Craft Smoothie
- Company type: Private
- Industry: Meal kit E-commerce Retail
- Founded: 2016
- Founders: Riki Hoeata
- Headquarters: New Zealand
- Areas served: New Zealand Wide Auckland Wellington Christchurch Hamilton Tauranga Napier-Hastings Dunedin Queenstown Wānaka Palmerston North Nelson Blenheim Rotorua Taupō New Plymouth Whangārei Invercargill Timaru Whanganui Gisborne
- Website: www.craftsmoothie.co.nz

= Craft Smoothie =

NZ delivery service

Craft Smoothie is a smoothie box delivery service that delivers pre-portioned smoothie ingredients and recipes weekly to subscribers in New Zealand.

== History ==
Craft Smoothie was started by former New Zealand Rugby player, Riki Hoeata, following a concussion injury which cut short his rugby playing career.

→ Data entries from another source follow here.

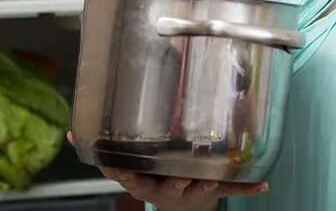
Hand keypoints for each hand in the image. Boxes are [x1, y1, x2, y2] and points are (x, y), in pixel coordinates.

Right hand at [67, 132, 267, 209]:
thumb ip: (101, 152)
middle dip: (172, 183)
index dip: (126, 177)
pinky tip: (263, 184)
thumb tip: (72, 133)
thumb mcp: (126, 170)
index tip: (123, 172)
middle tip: (177, 178)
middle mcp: (166, 189)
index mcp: (145, 181)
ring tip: (210, 182)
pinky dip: (247, 187)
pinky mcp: (213, 191)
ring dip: (205, 186)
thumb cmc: (153, 180)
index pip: (131, 179)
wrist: (180, 209)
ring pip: (198, 190)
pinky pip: (231, 189)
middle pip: (167, 188)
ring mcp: (191, 192)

The first smoothie boxes were delivered in 2016, and in October 2017, Craft Smoothie was named a finalist in The David Awards in the categories of Most Outstanding Fledgling Business and Most Outstanding Triumph Over Adversity and was the winner of the Solo Meo Award for 2017.

== Products ==
Each smoothie kit comes with pre-portioned ingredients and instructions to make superfood smoothies at home. The recipes change each week depending on the season and include fresh fruit and vegetables, and organic nuts, seeds and superfoods.